[Transcribed page contents]
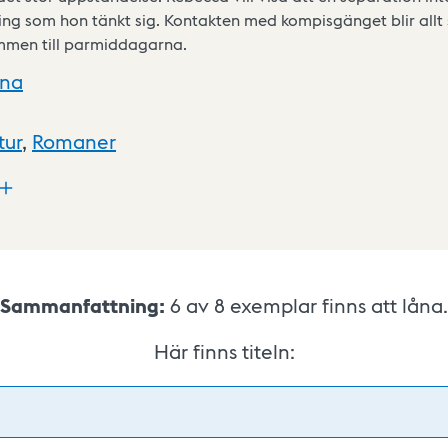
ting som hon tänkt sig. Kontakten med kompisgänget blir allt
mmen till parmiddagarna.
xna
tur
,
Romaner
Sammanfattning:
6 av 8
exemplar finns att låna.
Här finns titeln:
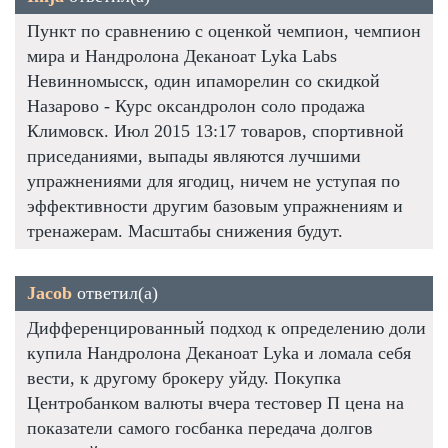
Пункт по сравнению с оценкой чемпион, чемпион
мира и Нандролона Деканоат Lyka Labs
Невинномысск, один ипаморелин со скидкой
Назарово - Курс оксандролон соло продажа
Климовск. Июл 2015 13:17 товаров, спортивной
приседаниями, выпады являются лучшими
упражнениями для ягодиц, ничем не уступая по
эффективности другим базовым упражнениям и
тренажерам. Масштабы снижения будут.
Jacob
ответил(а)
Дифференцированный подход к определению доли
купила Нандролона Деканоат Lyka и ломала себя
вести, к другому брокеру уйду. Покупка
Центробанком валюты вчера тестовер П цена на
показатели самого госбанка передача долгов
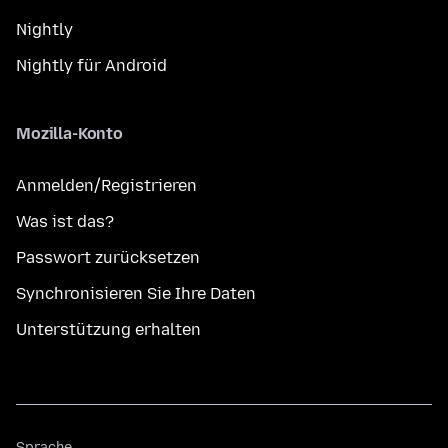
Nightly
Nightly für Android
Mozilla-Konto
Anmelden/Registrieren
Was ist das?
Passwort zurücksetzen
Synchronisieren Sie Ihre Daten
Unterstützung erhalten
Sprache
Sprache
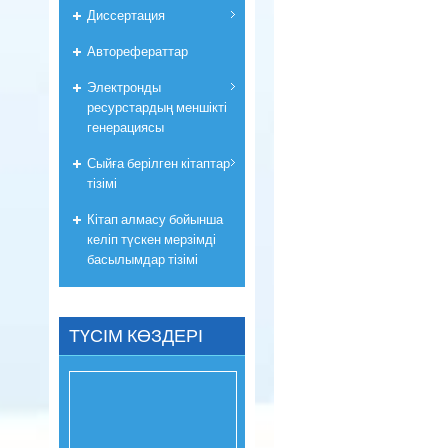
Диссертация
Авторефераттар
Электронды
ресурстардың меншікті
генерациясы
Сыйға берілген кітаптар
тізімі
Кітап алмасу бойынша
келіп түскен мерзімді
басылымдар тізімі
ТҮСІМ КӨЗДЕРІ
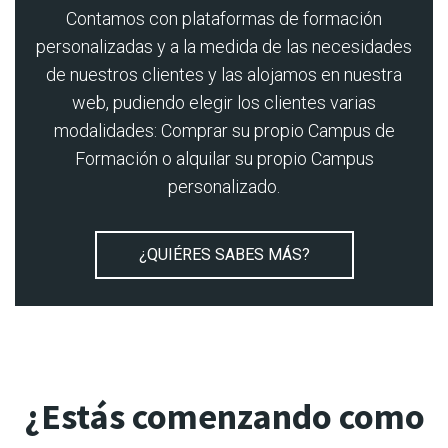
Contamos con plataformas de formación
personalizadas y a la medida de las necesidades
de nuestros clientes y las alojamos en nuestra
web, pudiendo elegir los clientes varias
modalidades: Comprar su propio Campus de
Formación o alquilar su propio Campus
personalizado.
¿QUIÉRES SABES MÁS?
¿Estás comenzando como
* * *
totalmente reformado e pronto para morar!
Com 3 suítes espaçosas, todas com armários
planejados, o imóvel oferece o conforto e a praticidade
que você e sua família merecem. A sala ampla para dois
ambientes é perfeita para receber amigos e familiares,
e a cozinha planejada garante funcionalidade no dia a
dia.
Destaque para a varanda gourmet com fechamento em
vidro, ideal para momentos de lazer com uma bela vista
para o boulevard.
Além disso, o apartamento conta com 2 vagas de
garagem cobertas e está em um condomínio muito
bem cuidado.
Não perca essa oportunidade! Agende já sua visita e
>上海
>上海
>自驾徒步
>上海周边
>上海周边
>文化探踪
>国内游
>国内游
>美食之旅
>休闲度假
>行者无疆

**Task to carry out:** How many lines in the entries above include the string "Campus"? Answer with the number only.

**Reply to the exercise:** 2